(Transcribed page contents)
--- START ---

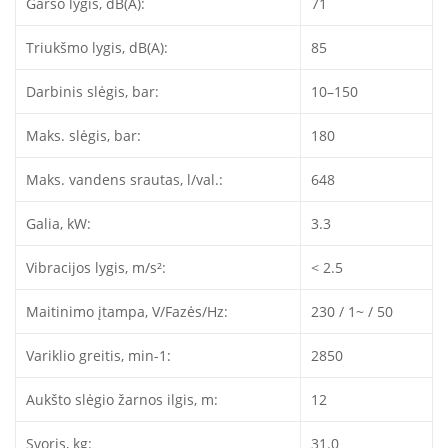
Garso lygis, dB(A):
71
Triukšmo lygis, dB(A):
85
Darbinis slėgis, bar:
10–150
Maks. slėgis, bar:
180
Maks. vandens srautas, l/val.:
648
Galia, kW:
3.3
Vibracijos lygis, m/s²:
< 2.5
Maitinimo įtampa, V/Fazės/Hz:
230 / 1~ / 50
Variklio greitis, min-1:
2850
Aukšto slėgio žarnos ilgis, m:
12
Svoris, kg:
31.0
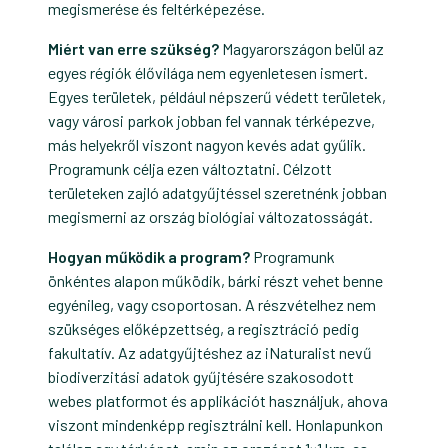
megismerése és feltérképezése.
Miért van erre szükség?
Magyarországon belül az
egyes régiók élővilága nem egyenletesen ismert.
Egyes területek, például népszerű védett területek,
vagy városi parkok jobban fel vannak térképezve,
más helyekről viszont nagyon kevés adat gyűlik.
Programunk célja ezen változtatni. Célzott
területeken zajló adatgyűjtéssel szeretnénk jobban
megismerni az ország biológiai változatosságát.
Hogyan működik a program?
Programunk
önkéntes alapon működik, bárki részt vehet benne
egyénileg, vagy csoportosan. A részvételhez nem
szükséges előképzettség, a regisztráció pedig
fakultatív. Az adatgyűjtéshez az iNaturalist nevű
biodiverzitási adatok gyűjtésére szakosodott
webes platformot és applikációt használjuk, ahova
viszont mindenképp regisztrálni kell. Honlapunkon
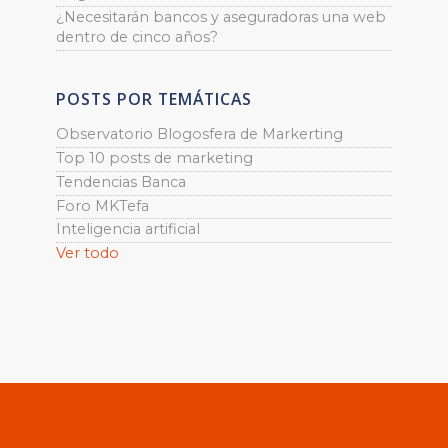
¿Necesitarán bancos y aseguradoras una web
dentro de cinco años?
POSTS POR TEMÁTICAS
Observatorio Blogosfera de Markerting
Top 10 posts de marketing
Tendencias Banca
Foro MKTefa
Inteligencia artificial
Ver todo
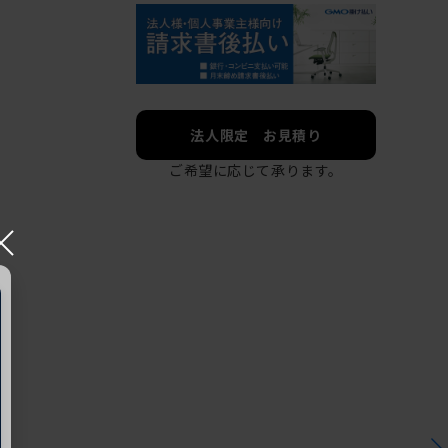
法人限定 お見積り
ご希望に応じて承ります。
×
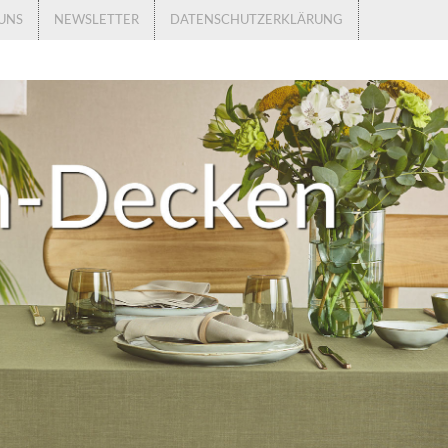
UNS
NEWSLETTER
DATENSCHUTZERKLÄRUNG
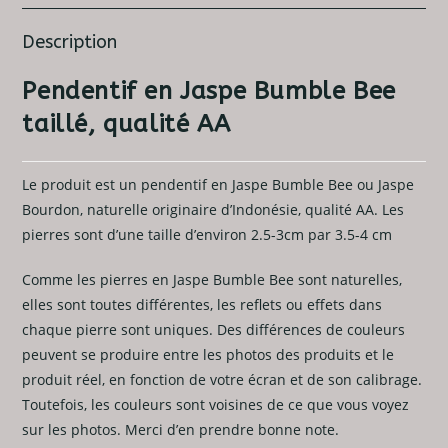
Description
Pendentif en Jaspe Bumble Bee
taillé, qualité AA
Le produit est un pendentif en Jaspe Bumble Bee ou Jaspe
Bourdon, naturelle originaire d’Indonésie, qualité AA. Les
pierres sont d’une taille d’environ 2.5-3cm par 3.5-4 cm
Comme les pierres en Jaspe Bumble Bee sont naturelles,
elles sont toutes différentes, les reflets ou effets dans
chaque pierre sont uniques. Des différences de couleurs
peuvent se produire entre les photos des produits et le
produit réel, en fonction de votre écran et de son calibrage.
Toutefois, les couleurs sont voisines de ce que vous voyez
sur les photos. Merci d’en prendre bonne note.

--- END ---
--- START ---

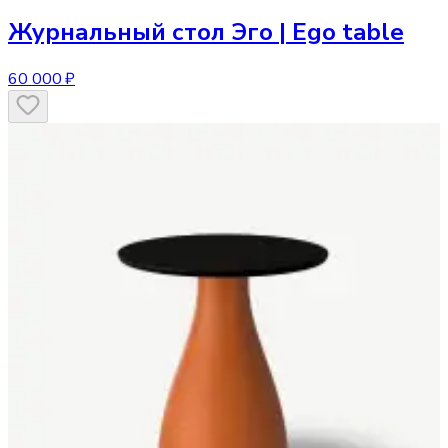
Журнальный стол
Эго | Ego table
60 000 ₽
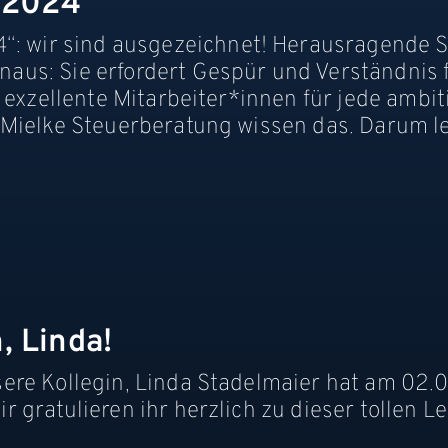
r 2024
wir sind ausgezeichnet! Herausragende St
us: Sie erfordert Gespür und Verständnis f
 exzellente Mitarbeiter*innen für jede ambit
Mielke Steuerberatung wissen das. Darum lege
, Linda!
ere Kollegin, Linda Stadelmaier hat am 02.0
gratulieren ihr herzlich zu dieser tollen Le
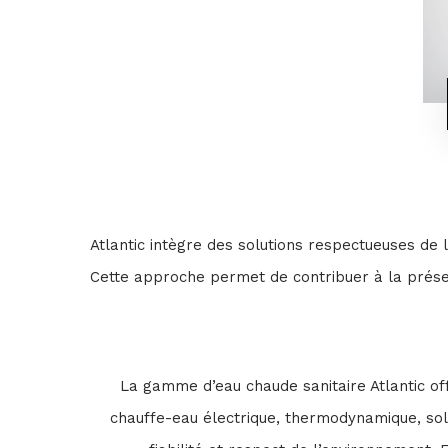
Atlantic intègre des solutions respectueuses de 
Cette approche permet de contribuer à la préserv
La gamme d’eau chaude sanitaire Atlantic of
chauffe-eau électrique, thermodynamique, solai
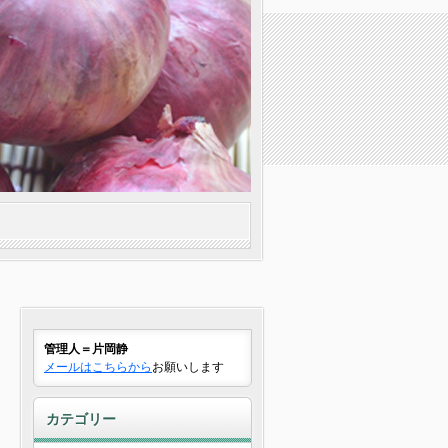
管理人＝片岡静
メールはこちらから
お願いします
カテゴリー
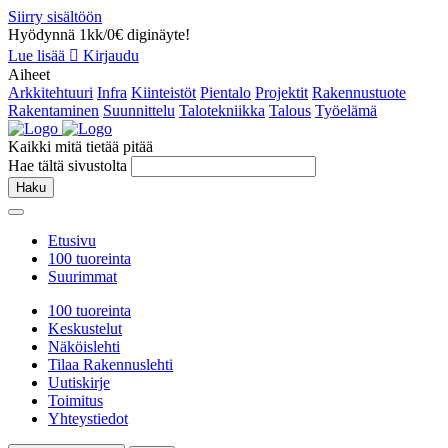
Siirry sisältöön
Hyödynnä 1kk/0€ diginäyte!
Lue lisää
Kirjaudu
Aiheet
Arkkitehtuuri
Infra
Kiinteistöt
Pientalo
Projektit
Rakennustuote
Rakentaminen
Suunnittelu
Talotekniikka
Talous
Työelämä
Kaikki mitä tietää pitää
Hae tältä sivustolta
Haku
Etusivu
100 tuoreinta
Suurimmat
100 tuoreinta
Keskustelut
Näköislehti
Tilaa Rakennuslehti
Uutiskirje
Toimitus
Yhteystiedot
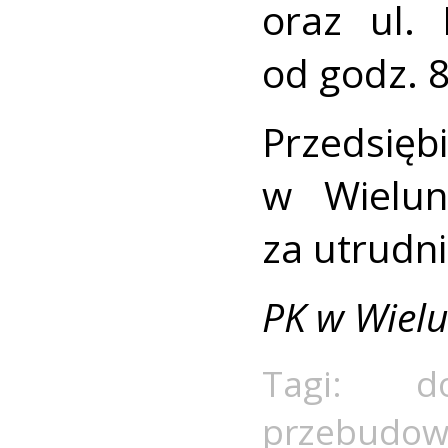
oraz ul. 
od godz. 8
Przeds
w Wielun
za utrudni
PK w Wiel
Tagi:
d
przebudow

--- END ---

Transcribe the entries between the line containing "Журнальный стол" and the line containing "gratulieren ihr herzlich zu dieser tollen Le", both included, reproducing every line exactly. Omit the pictures from your answer.

- _The answer_
Журнальный стол
Эго | Ego table
60 000 ₽
r 2024
wir sind ausgezeichnet! Herausragende St
us: Sie erfordert Gespür und Verständnis f
 exzellente Mitarbeiter*innen für jede ambit
Mielke Steuerberatung wissen das. Darum lege
, Linda!
ere Kollegin, Linda Stadelmaier hat am 02.0
gratulieren ihr herzlich zu dieser tollen Le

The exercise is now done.